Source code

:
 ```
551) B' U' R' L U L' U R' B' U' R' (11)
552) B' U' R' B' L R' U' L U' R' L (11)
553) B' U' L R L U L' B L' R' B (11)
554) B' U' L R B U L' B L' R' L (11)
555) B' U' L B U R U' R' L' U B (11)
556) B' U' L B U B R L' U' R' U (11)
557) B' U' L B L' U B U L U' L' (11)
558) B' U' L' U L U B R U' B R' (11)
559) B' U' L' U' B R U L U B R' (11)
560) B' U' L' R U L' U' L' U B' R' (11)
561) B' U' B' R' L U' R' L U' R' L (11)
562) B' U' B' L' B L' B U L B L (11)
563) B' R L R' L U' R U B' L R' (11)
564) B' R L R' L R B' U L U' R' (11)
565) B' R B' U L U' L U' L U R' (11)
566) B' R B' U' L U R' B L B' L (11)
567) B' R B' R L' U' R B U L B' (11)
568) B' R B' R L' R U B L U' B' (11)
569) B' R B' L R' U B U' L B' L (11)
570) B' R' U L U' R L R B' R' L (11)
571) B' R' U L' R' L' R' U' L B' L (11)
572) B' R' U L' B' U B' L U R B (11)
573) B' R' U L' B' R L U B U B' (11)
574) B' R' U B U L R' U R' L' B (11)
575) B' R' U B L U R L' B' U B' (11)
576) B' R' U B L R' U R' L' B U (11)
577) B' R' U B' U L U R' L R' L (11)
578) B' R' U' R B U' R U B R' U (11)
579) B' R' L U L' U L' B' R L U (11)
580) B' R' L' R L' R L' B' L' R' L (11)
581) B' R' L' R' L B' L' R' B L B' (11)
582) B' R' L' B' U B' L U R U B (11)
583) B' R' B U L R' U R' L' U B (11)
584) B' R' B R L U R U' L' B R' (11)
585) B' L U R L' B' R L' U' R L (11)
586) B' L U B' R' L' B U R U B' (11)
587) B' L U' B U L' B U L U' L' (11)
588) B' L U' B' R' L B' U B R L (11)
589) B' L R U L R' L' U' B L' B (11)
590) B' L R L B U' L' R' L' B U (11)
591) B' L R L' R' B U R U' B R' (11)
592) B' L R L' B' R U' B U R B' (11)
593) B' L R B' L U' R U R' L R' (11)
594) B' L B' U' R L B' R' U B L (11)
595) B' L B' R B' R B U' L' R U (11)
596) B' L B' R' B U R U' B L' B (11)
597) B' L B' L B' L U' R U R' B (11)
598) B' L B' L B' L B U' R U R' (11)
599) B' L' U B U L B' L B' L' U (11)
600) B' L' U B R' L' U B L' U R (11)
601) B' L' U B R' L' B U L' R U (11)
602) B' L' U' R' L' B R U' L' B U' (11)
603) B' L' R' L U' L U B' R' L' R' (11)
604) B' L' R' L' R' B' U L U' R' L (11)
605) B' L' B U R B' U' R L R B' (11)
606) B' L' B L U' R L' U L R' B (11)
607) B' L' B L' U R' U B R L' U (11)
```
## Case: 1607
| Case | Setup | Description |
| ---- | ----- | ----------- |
*-*-*
What you write must match the material above exactly and in full.

Source code

:
 ```
551) B' U' R' L U L' U R' B' U' R' (11)
552) B' U' R' B' L R' U' L U' R' L (11)
553) B' U' L R L U L' B L' R' B (11)
554) B' U' L R B U L' B L' R' L (11)
555) B' U' L B U R U' R' L' U B (11)
556) B' U' L B U B R L' U' R' U (11)
557) B' U' L B L' U B U L U' L' (11)
558) B' U' L' U L U B R U' B R' (11)
559) B' U' L' U' B R U L U B R' (11)
560) B' U' L' R U L' U' L' U B' R' (11)
561) B' U' B' R' L U' R' L U' R' L (11)
562) B' U' B' L' B L' B U L B L (11)
563) B' R L R' L U' R U B' L R' (11)
564) B' R L R' L R B' U L U' R' (11)
565) B' R B' U L U' L U' L U R' (11)
566) B' R B' U' L U R' B L B' L (11)
567) B' R B' R L' U' R B U L B' (11)
568) B' R B' R L' R U B L U' B' (11)
569) B' R B' L R' U B U' L B' L (11)
570) B' R' U L U' R L R B' R' L (11)
571) B' R' U L' R' L' R' U' L B' L (11)
572) B' R' U L' B' U B' L U R B (11)
573) B' R' U L' B' R L U B U B' (11)
574) B' R' U B U L R' U R' L' B (11)
575) B' R' U B L U R L' B' U B' (11)
576) B' R' U B L R' U R' L' B U (11)
577) B' R' U B' U L U R' L R' L (11)
578) B' R' U' R B U' R U B R' U (11)
579) B' R' L U L' U L' B' R L U (11)
580) B' R' L' R L' R L' B' L' R' L (11)
581) B' R' L' R' L B' L' R' B L B' (11)
582) B' R' L' B' U B' L U R U B (11)
583) B' R' B U L R' U R' L' U B (11)
584) B' R' B R L U R U' L' B R' (11)
585) B' L U R L' B' R L' U' R L (11)
586) B' L U B' R' L' B U R U B' (11)
587) B' L U' B U L' B U L U' L' (11)
588) B' L U' B' R' L B' U B R L (11)
589) B' L R U L R' L' U' B L' B (11)
590) B' L R L B U' L' R' L' B U (11)
591) B' L R L' R' B U R U' B R' (11)
592) B' L R L' B' R U' B U R B' (11)
593) B' L R B' L U' R U R' L R' (11)
594) B' L B' U' R L B' R' U B L (11)
595) B' L B' R B' R B U' L' R U (11)
596) B' L B' R' B U R U' B L' B (11)
597) B' L B' L B' L U' R U R' B (11)
598) B' L B' L B' L B U' R U R' (11)
599) B' L' U B U L B' L B' L' U (11)
600) B' L' U B R' L' U B L' U R (11)
601) B' L' U B R' L' B U L' R U (11)
602) B' L' U' R' L' B R U' L' B U' (11)
603) B' L' R' L U' L U B' R' L' R' (11)
604) B' L' R' L' R' B' U L U' R' L (11)
605) B' L' B U R B' U' R L R B' (11)
606) B' L' B L U' R L' U L R' B (11)
607) B' L' B L' U R' U B R L' U (11)
```
## Case: 1607
| Case | Setup | Description |
| ---- | ----- | ----------- |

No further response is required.